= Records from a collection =
□ □ □ □ □
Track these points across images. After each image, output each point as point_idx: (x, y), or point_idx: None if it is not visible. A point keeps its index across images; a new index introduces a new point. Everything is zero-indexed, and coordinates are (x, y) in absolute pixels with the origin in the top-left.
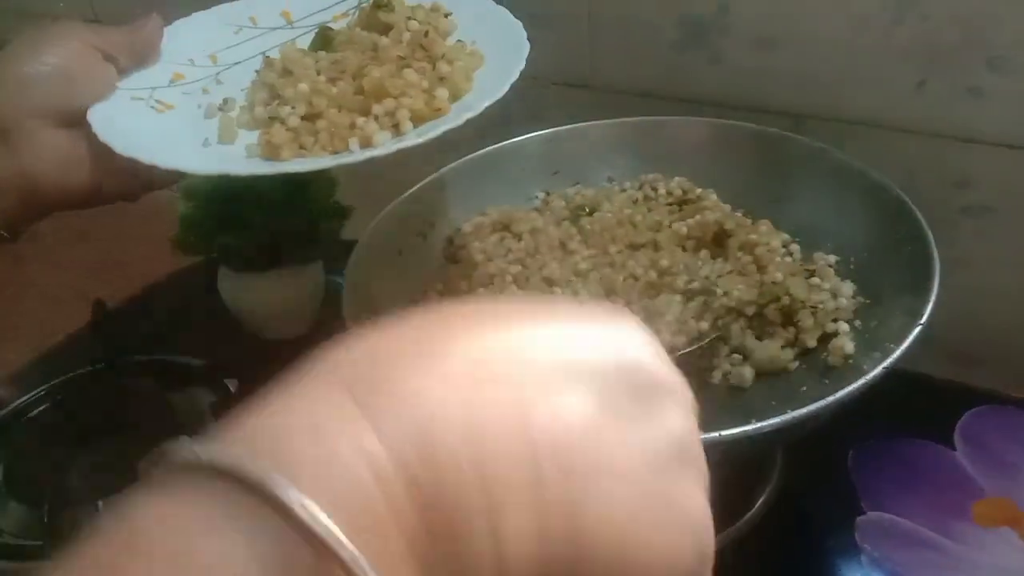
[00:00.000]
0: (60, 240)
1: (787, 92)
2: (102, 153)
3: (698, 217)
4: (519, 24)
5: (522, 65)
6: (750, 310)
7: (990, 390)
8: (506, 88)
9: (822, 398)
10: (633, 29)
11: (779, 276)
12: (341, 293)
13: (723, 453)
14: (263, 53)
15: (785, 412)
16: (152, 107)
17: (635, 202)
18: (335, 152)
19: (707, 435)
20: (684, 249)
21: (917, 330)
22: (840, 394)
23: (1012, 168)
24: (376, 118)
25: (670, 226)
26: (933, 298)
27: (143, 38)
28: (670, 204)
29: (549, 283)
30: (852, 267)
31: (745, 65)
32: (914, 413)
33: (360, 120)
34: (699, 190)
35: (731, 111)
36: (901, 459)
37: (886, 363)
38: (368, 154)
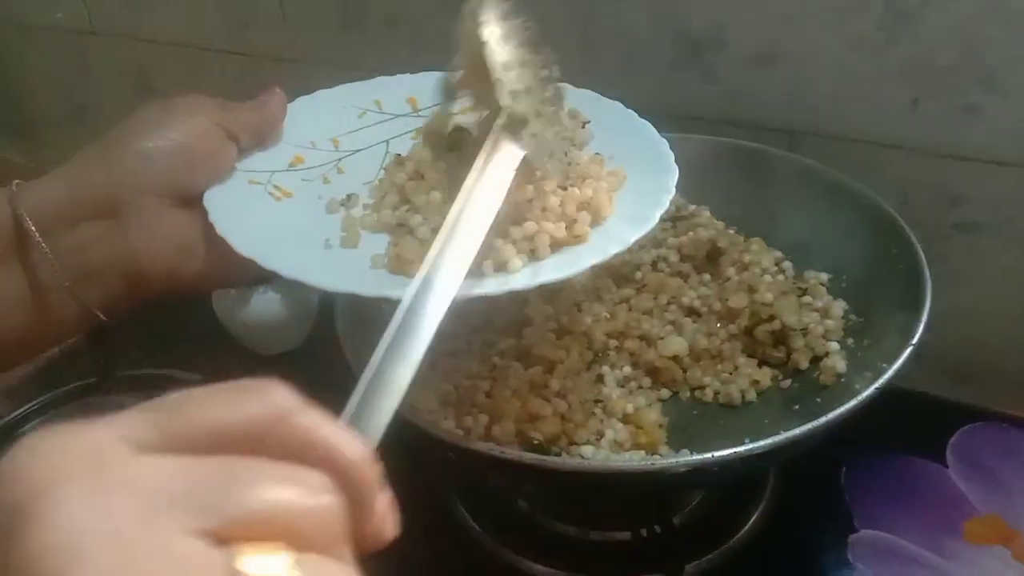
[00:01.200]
0: None
1: (782, 109)
2: (216, 240)
3: (691, 234)
4: (664, 143)
5: (672, 191)
6: (739, 325)
7: (983, 407)
8: (656, 219)
9: (815, 418)
10: (628, 46)
11: (769, 297)
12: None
13: (716, 473)
14: (387, 141)
15: (777, 432)
16: (270, 193)
17: None
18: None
19: (700, 456)
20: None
21: (909, 351)
22: (832, 415)
23: (1005, 186)
24: (514, 242)
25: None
26: (924, 318)
27: (268, 116)
28: (664, 220)
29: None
30: (844, 285)
31: (740, 82)
32: (907, 430)
33: (498, 241)
34: (692, 207)
35: (726, 128)
36: (894, 476)
37: (878, 383)
38: (505, 284)
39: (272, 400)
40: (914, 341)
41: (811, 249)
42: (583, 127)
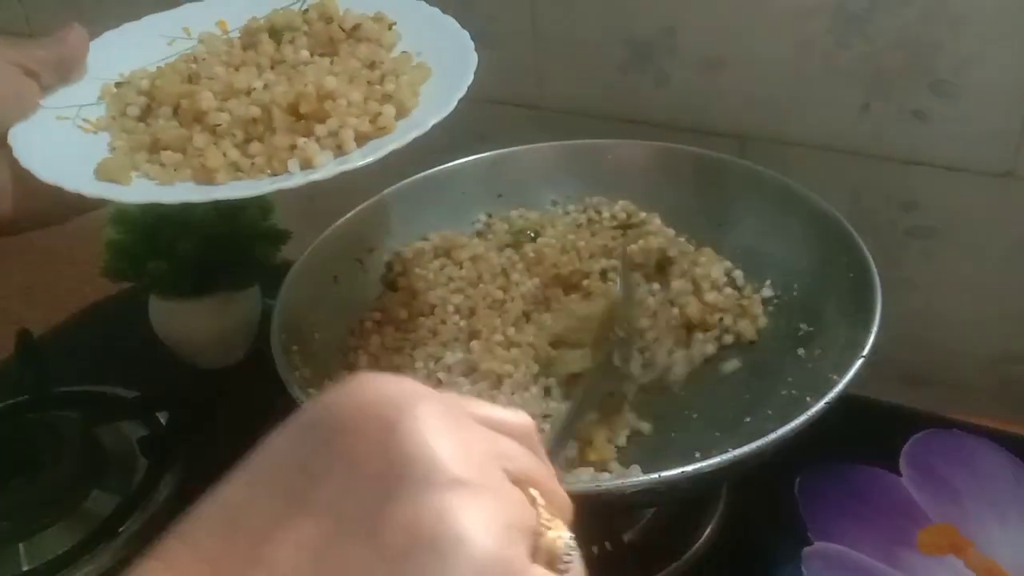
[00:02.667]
0: None
1: (733, 114)
2: (25, 177)
3: (641, 243)
4: (466, 34)
5: (471, 78)
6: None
7: (936, 413)
8: (454, 103)
9: (764, 435)
10: (579, 50)
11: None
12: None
13: (664, 492)
14: None
15: (726, 449)
16: (79, 127)
17: (579, 226)
18: (274, 175)
19: (647, 476)
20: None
21: (859, 363)
22: (781, 431)
23: (955, 191)
24: (318, 139)
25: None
26: (875, 330)
27: (67, 51)
28: (614, 227)
29: (494, 312)
30: (796, 293)
31: (691, 87)
32: (860, 437)
33: (301, 140)
34: (643, 214)
35: (677, 133)
36: (847, 486)
37: (828, 398)
38: (310, 177)
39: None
40: (864, 354)
41: (762, 256)
42: (390, 29)
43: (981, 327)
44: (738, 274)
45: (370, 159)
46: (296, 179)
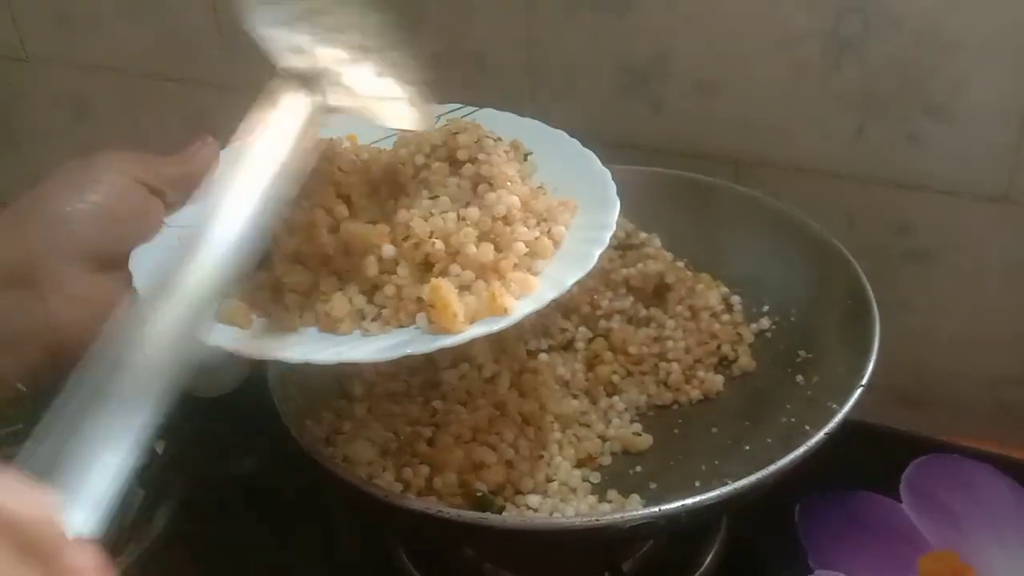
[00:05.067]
0: None
1: (727, 138)
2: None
3: (640, 266)
4: (607, 172)
5: (612, 226)
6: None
7: (936, 438)
8: (595, 260)
9: (764, 466)
10: (574, 75)
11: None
12: None
13: (663, 525)
14: None
15: (724, 482)
16: None
17: None
18: (400, 327)
19: (646, 509)
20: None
21: (859, 392)
22: (781, 463)
23: (950, 214)
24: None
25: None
26: (874, 357)
27: (196, 169)
28: (614, 248)
29: None
30: (793, 319)
31: (685, 112)
32: (860, 462)
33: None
34: (643, 235)
35: (672, 158)
36: (848, 512)
37: (828, 428)
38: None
39: None
40: (864, 382)
41: (760, 282)
42: (525, 159)
43: (978, 349)
44: (735, 300)
45: (515, 320)
46: (427, 343)
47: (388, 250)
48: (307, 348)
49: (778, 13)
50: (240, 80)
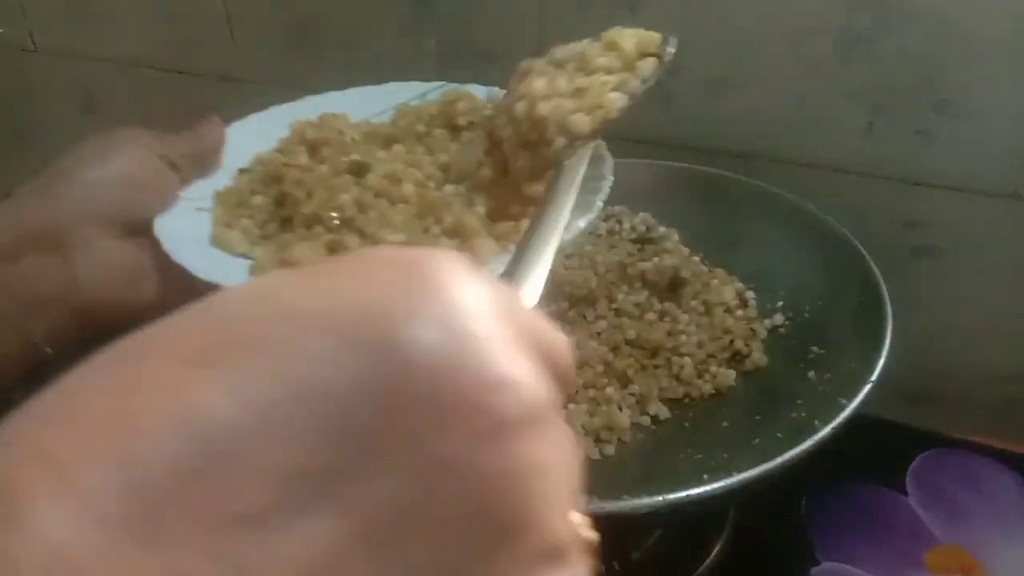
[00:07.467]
□ □ □ □ □
= Try it =
Without the pictures, return the whole of the data exactly as given.

= Output of the task =
Track these points across images. After each image, output each point as point_idx: (x, y), or point_idx: None if it is not visible. A point keeps its index across images; a new index introduces a new point. Everything is zero-indexed, and coordinates are (x, y) in absolute pixels with the origin in the top-left.
[00:00.000]
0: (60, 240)
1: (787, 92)
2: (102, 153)
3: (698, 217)
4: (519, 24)
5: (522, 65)
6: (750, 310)
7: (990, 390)
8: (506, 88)
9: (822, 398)
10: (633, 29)
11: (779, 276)
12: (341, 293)
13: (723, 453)
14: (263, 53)
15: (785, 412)
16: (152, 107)
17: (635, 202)
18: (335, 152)
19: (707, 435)
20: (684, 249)
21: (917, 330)
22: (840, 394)
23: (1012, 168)
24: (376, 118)
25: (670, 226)
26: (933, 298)
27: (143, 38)
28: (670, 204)
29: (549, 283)
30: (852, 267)
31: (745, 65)
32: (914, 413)
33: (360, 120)
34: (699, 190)
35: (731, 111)
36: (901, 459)
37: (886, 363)
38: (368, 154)
[00:01.200]
0: None
1: (782, 109)
2: (216, 240)
3: (691, 234)
4: (664, 143)
5: (672, 191)
6: (739, 325)
7: (983, 407)
8: (656, 219)
9: (815, 418)
10: (628, 46)
11: (769, 297)
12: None
13: (716, 473)
14: (387, 141)
15: (777, 432)
16: (270, 193)
17: None
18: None
19: (700, 456)
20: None
21: (909, 351)
22: (832, 415)
23: (1005, 186)
24: (514, 242)
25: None
26: (924, 318)
27: (268, 116)
28: (664, 220)
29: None
30: (844, 285)
31: (740, 82)
32: (907, 430)
33: (498, 241)
34: (692, 207)
35: (726, 128)
36: (894, 476)
37: (878, 383)
38: (505, 284)
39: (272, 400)
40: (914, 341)
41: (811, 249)
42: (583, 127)
[00:02.667]
0: None
1: (733, 114)
2: (25, 177)
3: (641, 243)
4: (466, 34)
5: (471, 78)
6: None
7: (936, 413)
8: (454, 103)
9: (764, 435)
10: (579, 50)
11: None
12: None
13: (664, 492)
14: None
15: (726, 449)
16: (79, 127)
17: (579, 226)
18: (274, 175)
19: (647, 476)
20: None
21: (859, 363)
22: (781, 431)
23: (955, 191)
24: (318, 139)
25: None
26: (875, 330)
27: (67, 51)
28: (614, 227)
29: (494, 312)
30: (796, 293)
31: (691, 87)
32: (860, 437)
33: (301, 140)
34: (643, 214)
35: (677, 133)
36: (847, 486)
37: (828, 398)
38: (310, 177)
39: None
40: (864, 354)
41: (762, 256)
42: (390, 29)
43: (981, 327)
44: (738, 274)
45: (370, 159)
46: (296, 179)
[00:05.067]
0: None
1: (727, 138)
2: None
3: (640, 266)
4: (607, 172)
5: (612, 226)
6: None
7: (936, 438)
8: (595, 260)
9: (764, 466)
10: (574, 75)
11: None
12: None
13: (663, 525)
14: None
15: (724, 482)
16: None
17: None
18: (400, 327)
19: (646, 509)
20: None
21: (859, 392)
22: (781, 463)
23: (950, 214)
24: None
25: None
26: (874, 357)
27: (196, 169)
28: (614, 248)
29: None
30: (793, 319)
31: (685, 112)
32: (860, 462)
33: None
34: (643, 235)
35: (672, 158)
36: (848, 512)
37: (828, 428)
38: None
39: None
40: (864, 382)
41: (760, 282)
42: (525, 159)
43: (978, 349)
44: (735, 300)
45: (515, 320)
46: (427, 343)
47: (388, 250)
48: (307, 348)
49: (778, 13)
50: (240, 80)
[00:07.467]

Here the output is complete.